# Required work:
Nothing but the pictures may be dropped; the rest of the listing is to be written out exactly.

# Available data:
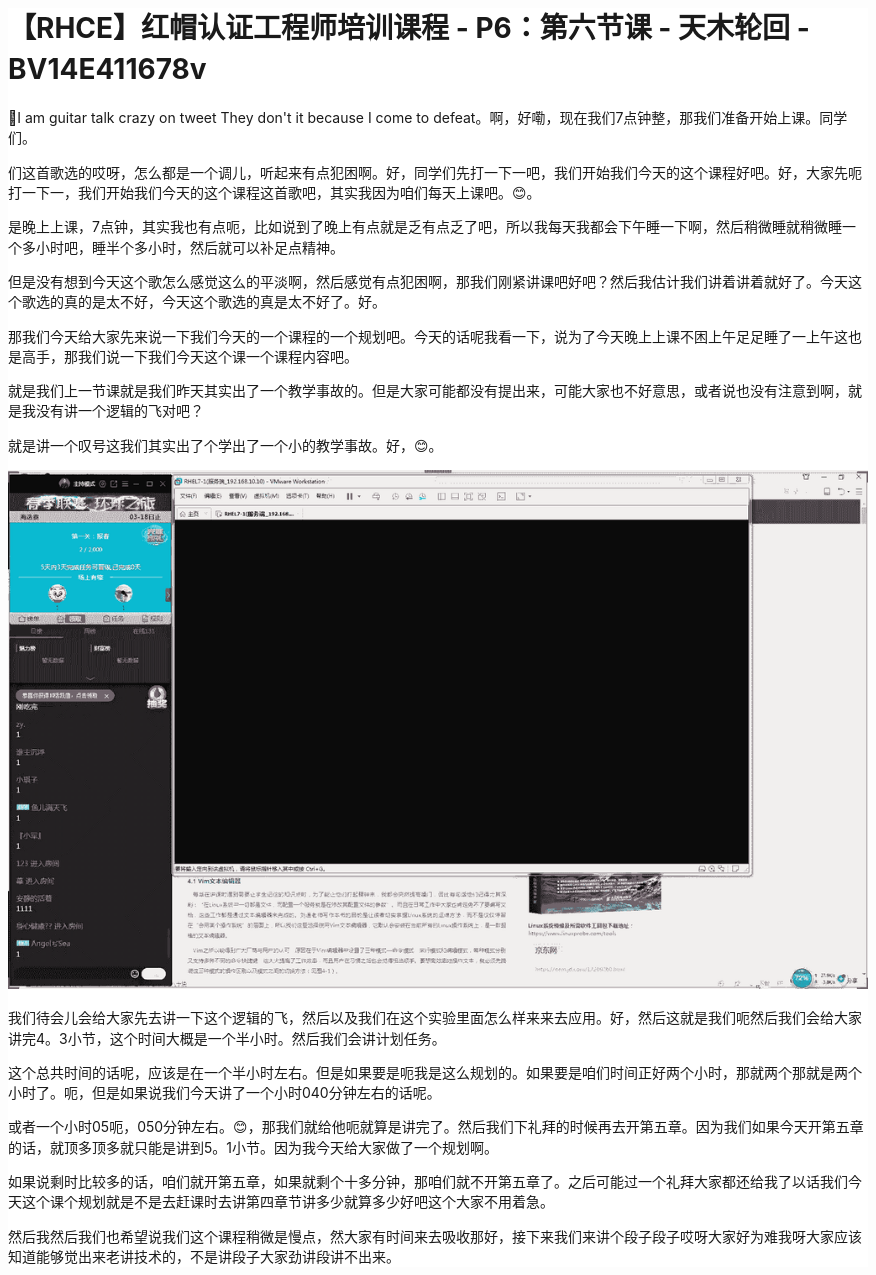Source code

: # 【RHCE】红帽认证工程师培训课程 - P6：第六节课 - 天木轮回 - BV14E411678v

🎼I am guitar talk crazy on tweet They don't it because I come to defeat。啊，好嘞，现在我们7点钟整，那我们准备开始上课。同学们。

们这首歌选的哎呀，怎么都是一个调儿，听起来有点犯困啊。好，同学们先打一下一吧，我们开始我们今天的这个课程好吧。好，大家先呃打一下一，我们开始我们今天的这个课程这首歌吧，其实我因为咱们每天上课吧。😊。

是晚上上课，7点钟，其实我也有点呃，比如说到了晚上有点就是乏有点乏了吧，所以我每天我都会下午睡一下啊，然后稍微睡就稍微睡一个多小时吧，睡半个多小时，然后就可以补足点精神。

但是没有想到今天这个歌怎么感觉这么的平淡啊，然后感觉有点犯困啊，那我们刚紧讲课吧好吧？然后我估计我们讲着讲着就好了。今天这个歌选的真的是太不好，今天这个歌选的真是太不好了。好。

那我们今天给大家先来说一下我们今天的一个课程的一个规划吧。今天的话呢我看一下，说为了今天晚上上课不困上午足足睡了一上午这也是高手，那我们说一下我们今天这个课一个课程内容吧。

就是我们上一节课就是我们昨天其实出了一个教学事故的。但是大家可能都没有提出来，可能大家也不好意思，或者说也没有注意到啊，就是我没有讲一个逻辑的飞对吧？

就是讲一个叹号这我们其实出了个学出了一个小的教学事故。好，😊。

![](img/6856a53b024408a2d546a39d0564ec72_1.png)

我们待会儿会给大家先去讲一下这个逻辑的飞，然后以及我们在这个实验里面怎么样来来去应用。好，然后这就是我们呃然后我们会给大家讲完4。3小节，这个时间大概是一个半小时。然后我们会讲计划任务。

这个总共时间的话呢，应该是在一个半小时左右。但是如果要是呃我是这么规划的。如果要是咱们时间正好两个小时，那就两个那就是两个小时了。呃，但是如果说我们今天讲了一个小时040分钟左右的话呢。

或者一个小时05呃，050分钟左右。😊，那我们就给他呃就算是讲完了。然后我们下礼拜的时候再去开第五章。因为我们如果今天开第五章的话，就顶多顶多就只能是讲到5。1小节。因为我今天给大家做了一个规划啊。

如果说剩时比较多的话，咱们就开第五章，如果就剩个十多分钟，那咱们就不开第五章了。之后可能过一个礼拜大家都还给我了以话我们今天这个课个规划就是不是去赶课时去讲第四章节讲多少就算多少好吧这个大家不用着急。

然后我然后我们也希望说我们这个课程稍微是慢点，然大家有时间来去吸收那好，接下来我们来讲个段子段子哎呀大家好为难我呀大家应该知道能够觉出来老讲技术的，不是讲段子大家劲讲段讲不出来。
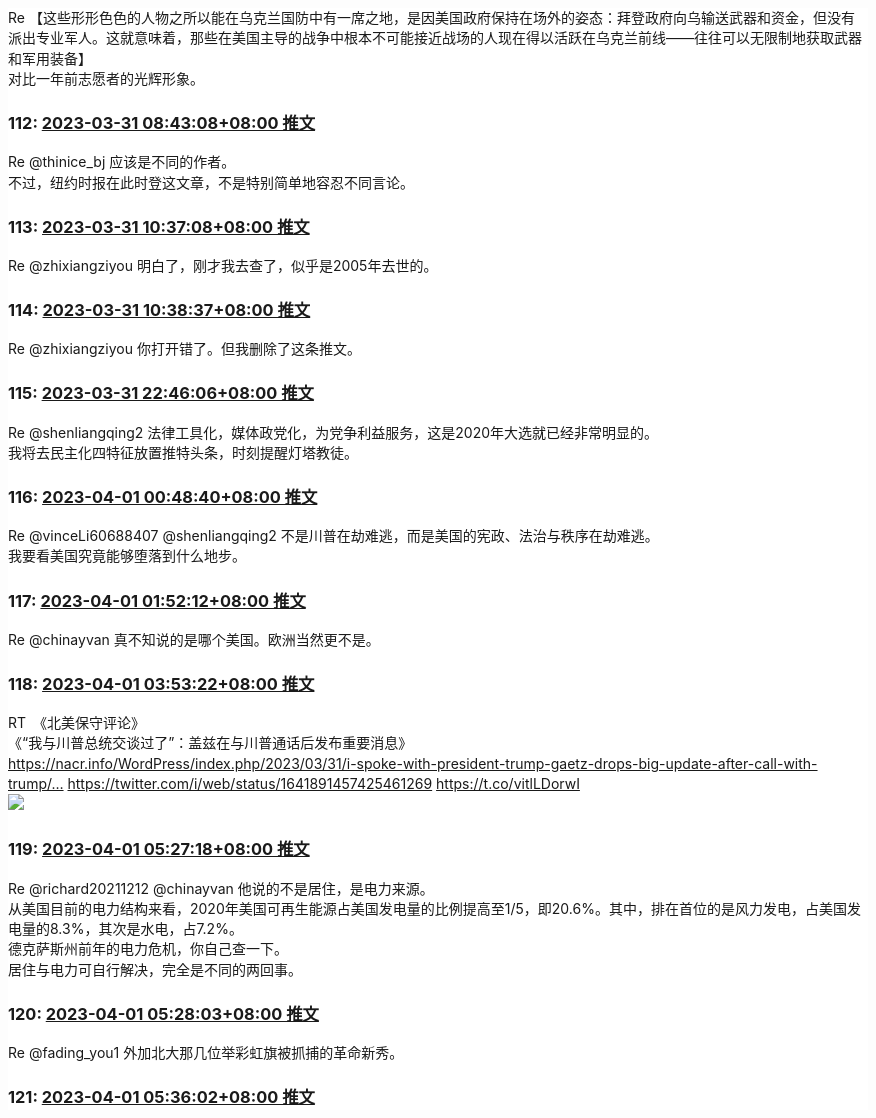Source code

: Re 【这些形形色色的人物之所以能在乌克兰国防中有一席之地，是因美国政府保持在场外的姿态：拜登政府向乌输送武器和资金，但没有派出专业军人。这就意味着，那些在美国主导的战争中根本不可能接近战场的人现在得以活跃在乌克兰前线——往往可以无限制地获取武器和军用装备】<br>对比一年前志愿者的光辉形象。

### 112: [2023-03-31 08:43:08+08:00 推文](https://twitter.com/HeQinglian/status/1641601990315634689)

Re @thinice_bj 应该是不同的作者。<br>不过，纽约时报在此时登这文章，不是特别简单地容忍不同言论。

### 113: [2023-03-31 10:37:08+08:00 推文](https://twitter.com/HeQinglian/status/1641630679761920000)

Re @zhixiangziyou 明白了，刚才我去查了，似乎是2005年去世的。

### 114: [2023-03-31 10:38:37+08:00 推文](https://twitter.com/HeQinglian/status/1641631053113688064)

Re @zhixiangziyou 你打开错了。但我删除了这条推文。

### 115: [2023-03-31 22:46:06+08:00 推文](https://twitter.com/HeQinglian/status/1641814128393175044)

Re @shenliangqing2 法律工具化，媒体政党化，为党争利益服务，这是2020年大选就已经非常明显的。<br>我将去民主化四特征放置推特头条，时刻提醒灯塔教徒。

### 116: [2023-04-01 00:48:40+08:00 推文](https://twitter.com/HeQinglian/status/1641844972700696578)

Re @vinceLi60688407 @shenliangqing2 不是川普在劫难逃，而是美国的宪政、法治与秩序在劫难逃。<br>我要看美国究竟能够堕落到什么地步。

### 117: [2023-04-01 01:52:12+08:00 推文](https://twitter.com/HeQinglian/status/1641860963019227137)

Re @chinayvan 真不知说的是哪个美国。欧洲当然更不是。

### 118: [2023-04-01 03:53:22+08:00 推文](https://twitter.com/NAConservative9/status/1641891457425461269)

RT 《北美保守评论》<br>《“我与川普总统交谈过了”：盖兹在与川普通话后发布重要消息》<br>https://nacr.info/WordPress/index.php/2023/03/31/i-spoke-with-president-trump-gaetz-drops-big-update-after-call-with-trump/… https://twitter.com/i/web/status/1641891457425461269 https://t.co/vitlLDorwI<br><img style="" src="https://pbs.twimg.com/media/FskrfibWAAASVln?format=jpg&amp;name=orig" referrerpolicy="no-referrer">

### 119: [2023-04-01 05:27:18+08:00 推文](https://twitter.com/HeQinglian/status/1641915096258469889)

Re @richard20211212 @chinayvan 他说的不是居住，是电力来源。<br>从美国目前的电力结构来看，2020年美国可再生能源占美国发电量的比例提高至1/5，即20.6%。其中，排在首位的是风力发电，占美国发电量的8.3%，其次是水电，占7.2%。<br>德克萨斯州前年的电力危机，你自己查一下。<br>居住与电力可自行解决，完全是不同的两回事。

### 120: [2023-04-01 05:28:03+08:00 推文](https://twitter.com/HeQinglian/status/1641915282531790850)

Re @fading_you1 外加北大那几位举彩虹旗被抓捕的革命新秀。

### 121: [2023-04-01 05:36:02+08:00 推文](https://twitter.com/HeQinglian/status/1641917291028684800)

# Output for this exercise:
Source code

: # 【RHCE】红帽认证工程师培训课程 - P6：第六节课 - 天木轮回 - BV14E411678v

🎼I am guitar talk crazy on tweet They don't it because I come to defeat。啊，好嘞，现在我们7点钟整，那我们准备开始上课。同学们。

们这首歌选的哎呀，怎么都是一个调儿，听起来有点犯困啊。好，同学们先打一下一吧，我们开始我们今天的这个课程好吧。好，大家先呃打一下一，我们开始我们今天的这个课程这首歌吧，其实我因为咱们每天上课吧。😊。

是晚上上课，7点钟，其实我也有点呃，比如说到了晚上有点就是乏有点乏了吧，所以我每天我都会下午睡一下啊，然后稍微睡就稍微睡一个多小时吧，睡半个多小时，然后就可以补足点精神。

但是没有想到今天这个歌怎么感觉这么的平淡啊，然后感觉有点犯困啊，那我们刚紧讲课吧好吧？然后我估计我们讲着讲着就好了。今天这个歌选的真的是太不好，今天这个歌选的真是太不好了。好。

那我们今天给大家先来说一下我们今天的一个课程的一个规划吧。今天的话呢我看一下，说为了今天晚上上课不困上午足足睡了一上午这也是高手，那我们说一下我们今天这个课一个课程内容吧。

就是我们上一节课就是我们昨天其实出了一个教学事故的。但是大家可能都没有提出来，可能大家也不好意思，或者说也没有注意到啊，就是我没有讲一个逻辑的飞对吧？

就是讲一个叹号这我们其实出了个学出了一个小的教学事故。好，😊。

![](img/6856a53b024408a2d546a39d0564ec72_1.png)

我们待会儿会给大家先去讲一下这个逻辑的飞，然后以及我们在这个实验里面怎么样来来去应用。好，然后这就是我们呃然后我们会给大家讲完4。3小节，这个时间大概是一个半小时。然后我们会讲计划任务。

这个总共时间的话呢，应该是在一个半小时左右。但是如果要是呃我是这么规划的。如果要是咱们时间正好两个小时，那就两个那就是两个小时了。呃，但是如果说我们今天讲了一个小时040分钟左右的话呢。

或者一个小时05呃，050分钟左右。😊，那我们就给他呃就算是讲完了。然后我们下礼拜的时候再去开第五章。因为我们如果今天开第五章的话，就顶多顶多就只能是讲到5。1小节。因为我今天给大家做了一个规划啊。

如果说剩时比较多的话，咱们就开第五章，如果就剩个十多分钟，那咱们就不开第五章了。之后可能过一个礼拜大家都还给我了以话我们今天这个课个规划就是不是去赶课时去讲第四章节讲多少就算多少好吧这个大家不用着急。

然后我然后我们也希望说我们这个课程稍微是慢点，然大家有时间来去吸收那好，接下来我们来讲个段子段子哎呀大家好为难我呀大家应该知道能够觉出来老讲技术的，不是讲段子大家劲讲段讲不出来。
Source code

: Re 【这些形形色色的人物之所以能在乌克兰国防中有一席之地，是因美国政府保持在场外的姿态：拜登政府向乌输送武器和资金，但没有派出专业军人。这就意味着，那些在美国主导的战争中根本不可能接近战场的人现在得以活跃在乌克兰前线——往往可以无限制地获取武器和军用装备】<br>对比一年前志愿者的光辉形象。

### 112: [2023-03-31 08:43:08+08:00 推文](https://twitter.com/HeQinglian/status/1641601990315634689)

Re @thinice_bj 应该是不同的作者。<br>不过，纽约时报在此时登这文章，不是特别简单地容忍不同言论。

### 113: [2023-03-31 10:37:08+08:00 推文](https://twitter.com/HeQinglian/status/1641630679761920000)

Re @zhixiangziyou 明白了，刚才我去查了，似乎是2005年去世的。

### 114: [2023-03-31 10:38:37+08:00 推文](https://twitter.com/HeQinglian/status/1641631053113688064)

Re @zhixiangziyou 你打开错了。但我删除了这条推文。

### 115: [2023-03-31 22:46:06+08:00 推文](https://twitter.com/HeQinglian/status/1641814128393175044)

Re @shenliangqing2 法律工具化，媒体政党化，为党争利益服务，这是2020年大选就已经非常明显的。<br>我将去民主化四特征放置推特头条，时刻提醒灯塔教徒。

### 116: [2023-04-01 00:48:40+08:00 推文](https://twitter.com/HeQinglian/status/1641844972700696578)

Re @vinceLi60688407 @shenliangqing2 不是川普在劫难逃，而是美国的宪政、法治与秩序在劫难逃。<br>我要看美国究竟能够堕落到什么地步。

### 117: [2023-04-01 01:52:12+08:00 推文](https://twitter.com/HeQinglian/status/1641860963019227137)

Re @chinayvan 真不知说的是哪个美国。欧洲当然更不是。

### 118: [2023-04-01 03:53:22+08:00 推文](https://twitter.com/NAConservative9/status/1641891457425461269)

RT 《北美保守评论》<br>《“我与川普总统交谈过了”：盖兹在与川普通话后发布重要消息》<br>https://nacr.info/WordPress/index.php/2023/03/31/i-spoke-with-president-trump-gaetz-drops-big-update-after-call-with-trump/… https://twitter.com/i/web/status/1641891457425461269 https://t.co/vitlLDorwI<br><img style="" src="https://pbs.twimg.com/media/FskrfibWAAASVln?format=jpg&amp;name=orig" referrerpolicy="no-referrer">

### 119: [2023-04-01 05:27:18+08:00 推文](https://twitter.com/HeQinglian/status/1641915096258469889)

Re @richard20211212 @chinayvan 他说的不是居住，是电力来源。<br>从美国目前的电力结构来看，2020年美国可再生能源占美国发电量的比例提高至1/5，即20.6%。其中，排在首位的是风力发电，占美国发电量的8.3%，其次是水电，占7.2%。<br>德克萨斯州前年的电力危机，你自己查一下。<br>居住与电力可自行解决，完全是不同的两回事。

### 120: [2023-04-01 05:28:03+08:00 推文](https://twitter.com/HeQinglian/status/1641915282531790850)

Re @fading_you1 外加北大那几位举彩虹旗被抓捕的革命新秀。

### 121: [2023-04-01 05:36:02+08:00 推文](https://twitter.com/HeQinglian/status/1641917291028684800)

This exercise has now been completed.